Mi padre salió al poco. Estaba abajo, en el sótano; él trabaja ahí. Tiene una pequeña clínica privada donde recibe a los vecinos del pueblo cuando enferman. Mi padre es médico y un gran hombre. Generoso y muy cariñoso, es alto y recio de constitución. Sus cabellos son oscuros como los míos, pero ya se le intuyen algunas canas. Sus ojos son morrones y lleva una perilla que le cubre su rostro. Vestía con un jersey de lana con cuello a pico, una camisa por debajo y un pantalón de pinzas.

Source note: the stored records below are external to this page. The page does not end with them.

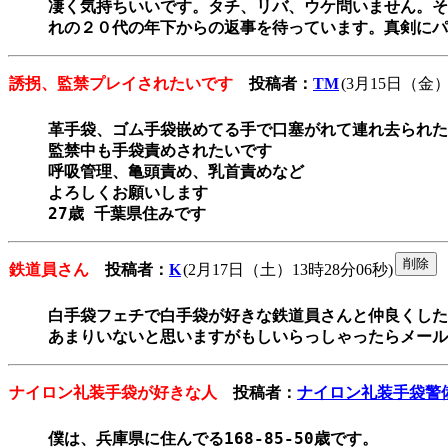
凄く気持ちいいです。タチ、リバ、ウケ問いません。そ
れの２０代の年下からの返事を待っています。真剣にパ
誘拐、監禁プレイされたいです
投稿者：
TM
(3月15日（金）
革手袋、ゴム手袋嵌めてる手で口塞がれて連れ去られた
監禁中も手袋責めされたいです

呼吸管理、亀頭責め、乳首責めなど

よろしくお願いします

27歳 千葉県住みです
鉄道員さん
投稿者：
K
(2月17日（土）13時28分06秒)
白手袋フェチで白手袋が好きな鉄道員さんと仲良くした
あまりいないと思いますがもしいらっしゃったらメール
ナイロン礼装手袋が好きな人
投稿者：
ナイロン礼装手袋警
僕は、兵庫県に住んでる168-85-50歳です。
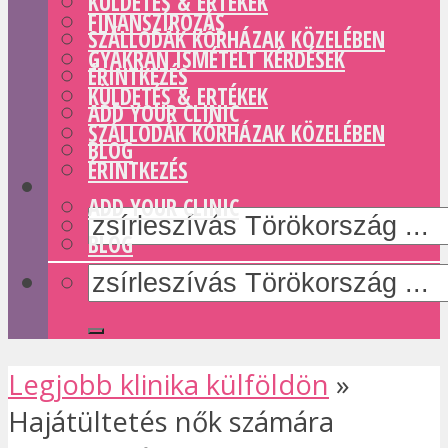
KÜLDETÉS & ERTÉKEK
FINANSZÍROZÁS
SZÁLLODÁK KÓRHÁZAK KÖZELÉBEN
GYAKRAN ISMÉTELT KÉRDÉSEK
ÉRINTKEZÉS
KÜLDETÉS & ERTÉKEK
ADD YOUR CLINIC
SZÁLLODÁK KÓRHÁZAK KÖZELÉBEN
BLOG
ÉRINTKEZÉS
ADD YOUR CLINIC
BLOG
Legjobb klinika külföldön
»
Hajátültetés nők számára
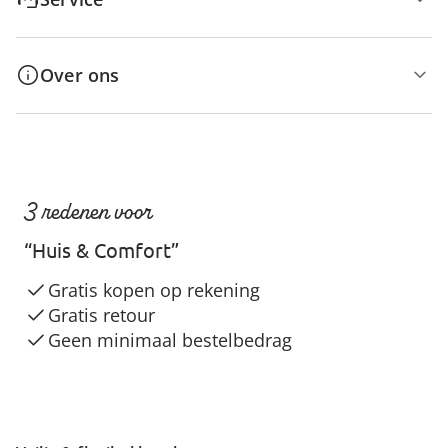
Over ons
3 redenen voor
“Huis & Comfort”
Gratis kopen op rekening
Gratis retour
Geen minimaal bestelbedrag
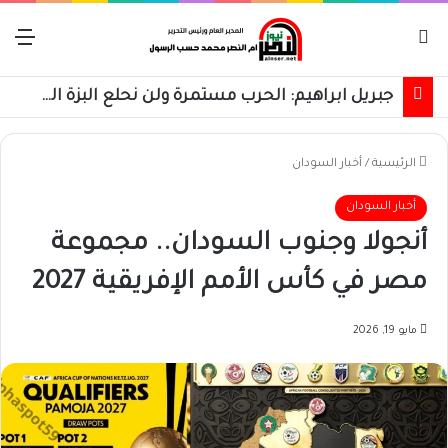
بحث عن
الق
جبريل ابراهيم: الحرب مستمرة ولن نحلع البزة العسكرية حتى استعادة كامل البلاد
الرئيسية
/
أخبار السودان
أخبار السودان
أنجولا وجنوب السودان.. مجموعة
مصر في كأس الأمم الإفريقية 2027
مايو 19, 2026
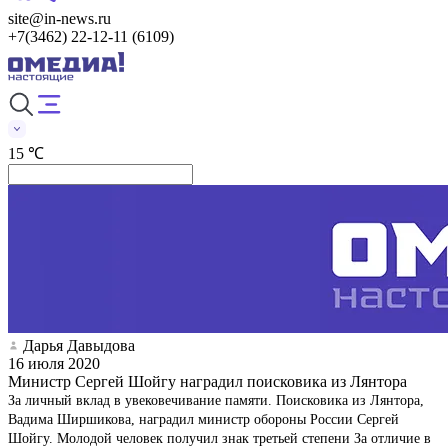
site@in-news.ru
+7(3462) 22-12-11 (6109)
15 ℃
Дарья Давыдова
16 июля 2020
Министр Сергей Шойгу наградил поисковика из Лянтора
За личный вклад в увековечивание памяти. Поисковика из Лянтора,
Вадима Ширшикова, наградил министр обороны России Сергей
Шойгу. Молодой человек получил знак третьей степени За отличие в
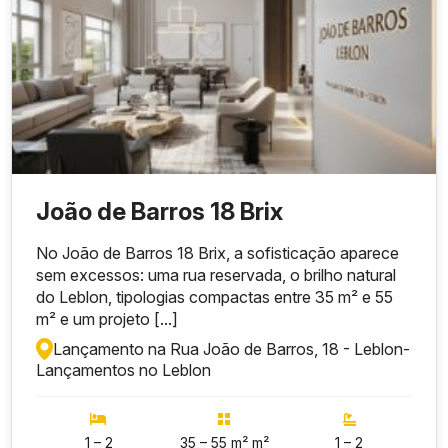
João de Barros 18 Brix
No João de Barros 18 Brix, a sofisticação aparece
sem excessos: uma rua reservada, o brilho natural
do Leblon, tipologias compactas entre 35 m² e 55
m² e um projeto [...]
Lançamento na Rua João de Barros, 18 - Leblon
-
Lançamentos no Leblon
1 – 2
35 – 55 m² m²
1 – 2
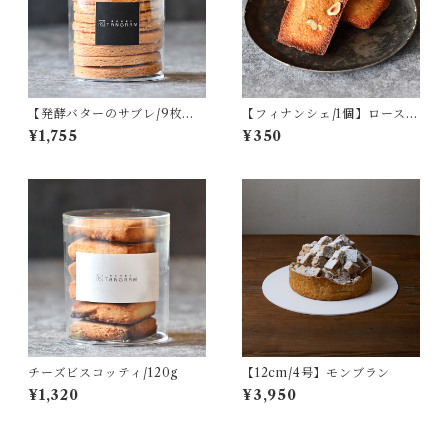
【発酵バターのサブレ/9枚
【フィナンシェ/1個】ロースト
入】バニラ
ナッツ
¥1,755
¥350
チーズビスコッティ/120g
【12cm/4号】モンブラン
¥1,320
¥3,950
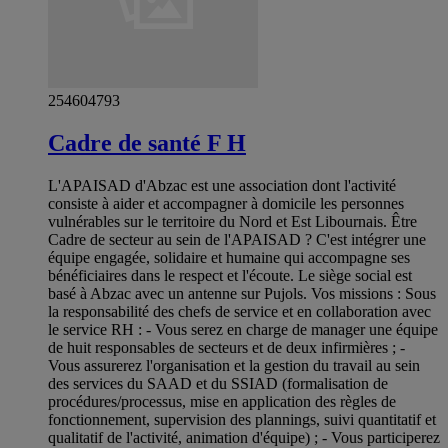
254604793
Cadre de santé F H
L'APAISAD d'Abzac est une association dont l'activité
consiste à aider et accompagner à domicile les personnes
vulnérables sur le territoire du Nord et Est Libournais. Être
Cadre de secteur au sein de l'APAISAD ? C'est intégrer une
équipe engagée, solidaire et humaine qui accompagne ses
bénéficiaires dans le respect et l'écoute. Le siège social est
basé à Abzac avec un antenne sur Pujols. Vos missions : Sous
la responsabilité des chefs de service et en collaboration avec
le service RH : - Vous serez en charge de manager une équipe
de huit responsables de secteurs et de deux infirmières ; -
Vous assurerez l'organisation et la gestion du travail au sein
des services du SAAD et du SSIAD (formalisation de
procédures/processus, mise en application des règles de
fonctionnement, supervision des plannings, suivi quantitatif et
qualitatif de l'activité, animation d'équipe) ; - Vous participerez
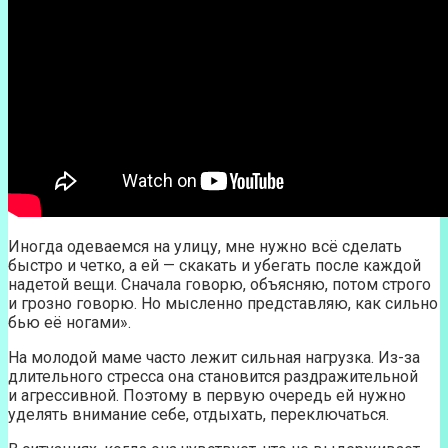
Иногда одеваемся на улицу, мне нужно всё сделать
быстро и четко, а ей — скакать и убегать после каждой
надетой вещи. Сначала говорю, объясняю, потом строго
и грозно говорю. Но мысленно представляю, как сильно
бью её ногами».
На молодой маме часто лежит сильная нагрузка. Из-за
длительного стресса она становится раздражительной
и агрессивной. Поэтому в первую очередь ей нужно
уделять внимание себе, отдыхать, переключаться.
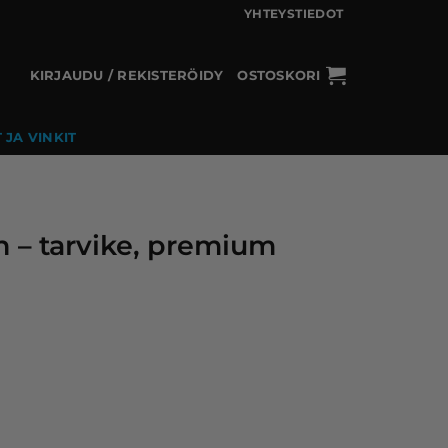
YHTEYSTIEDOT
KIRJAUDU / REKISTERÖIDY
OSTOSKORI
 JA VINKIT
n – tarvike, premium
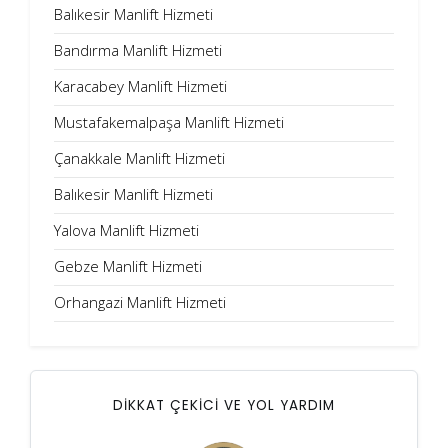
Balıkesir Manlift Hizmeti
Bandırma Manlift Hizmeti
Karacabey Manlift Hizmeti
Mustafakemalpaşa Manlift Hizmeti
Çanakkale Manlift Hizmeti
Balıkesir Manlift Hizmeti
Yalova Manlift Hizmeti
Gebze Manlift Hizmeti
Orhangazi Manlift Hizmeti
DİKKAT ÇEKİCİ VE YOL YARDIM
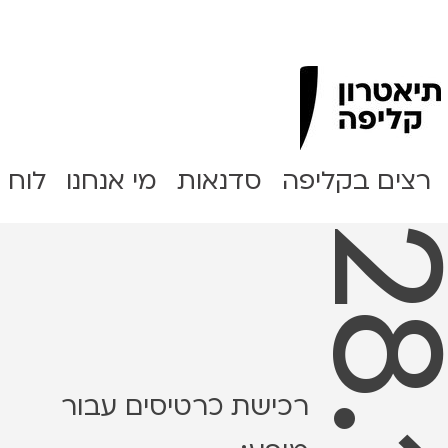
Clipa Theater
רצים בקליפה
סדנאות
מי אנחנו
לוח 
רכישת כרטיסים עבור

Al llegar y verme me abrazó con tanta fuerza que creí que me crujirían todos los huesos. Se limitó a decir:

—Te hemos echado de menos todo este tiempo. Ven, sube. Tu dormitorio está como lo dejaste.

Recogió el bolso de viaje que había dejado en el suelo, delante de la puerta de entrada, y lo subió a mi dormitorio. Mi madre y yo le seguíamos muy de cerca.

—¿Cómo no me avisaste diciendo que venías unos días, hija? Ahora tengo tu dormitorio sin preparar. Habrá que poner ropa de cama limpia y...

—No te preocupes, mamá, ya me encargo yo.

El dormitorio era muy humilde y acogedor. Contenía un viejo armario de madera a un lado del cuarto, con una mesilla de noche junto al cabecero de la cama donde se suponía que iba a dormir. A sus pies había una mesa de escritorio con mi antiguo ordenador, una cómoda, una silla de madera y unos estantes colgados en la pared con libros.